Is there a molecular program that determines the length of life?
While aging was historically perceived a consequence of wear and tear, studies now reveal a multiplicity of mechanisms that promote longevity and delay the onset of age dependent disease.
Centerstage to research on longevity are two molecular pathways: the Ins/mTORC1 and the CDK4/6 inhibitor, p16INKA. In literature, p16 and mTORC1 are thought to intersect longevity by very different mechanisms. While mTORC1 accelerates aging by upregulating metabolism, p16 is thought to accelerate aging by promoting inflammatory processes via the senescence associated secretory phenotype (SASP).
The multiplicity of processes that intersect longevity presents a fundamental question.

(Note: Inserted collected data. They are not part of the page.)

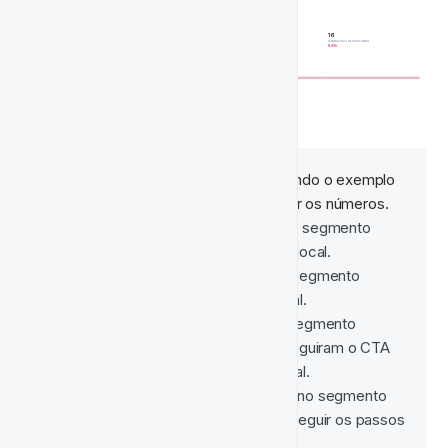
Entendendo os Números
: Usando o exemplo 
da imagem acima, vamos analisar os números.
Enviadas
: 424 jogadores no segmento 
receberam a notificação no local.
Abertas
: 124 jogadores no segmento 
abriram a notificação no local. 
Clicadas
: 16 jogadores no segmento 
clicaram em algum link ou seguiram o CTA 
dentro da notificação no local. 
Depositadas
: 16 jogadores no segmento 
fizeram um depósito, após seguir os passos 
acima.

On one hand, a mechanistic is to be expected. And yet, one cannot but wonder: given the multiplicity of mechanisms involved in aging, how are aging mechanisms specify a different characteristic lifespan value? While mice die of old age after 2-3 years of life, fruit bats can live to the age of 40. Is there a molecular mechanism that programs lifespan values?
To investigate lifespan mechanisms, we take the side road. Rather than focusing on pathways that promote anabolic activity (e.g. mTORC1), we ask for the mechanisms that activate and inhibit mTORC1 to maintain the homeostasis of anabolic rates.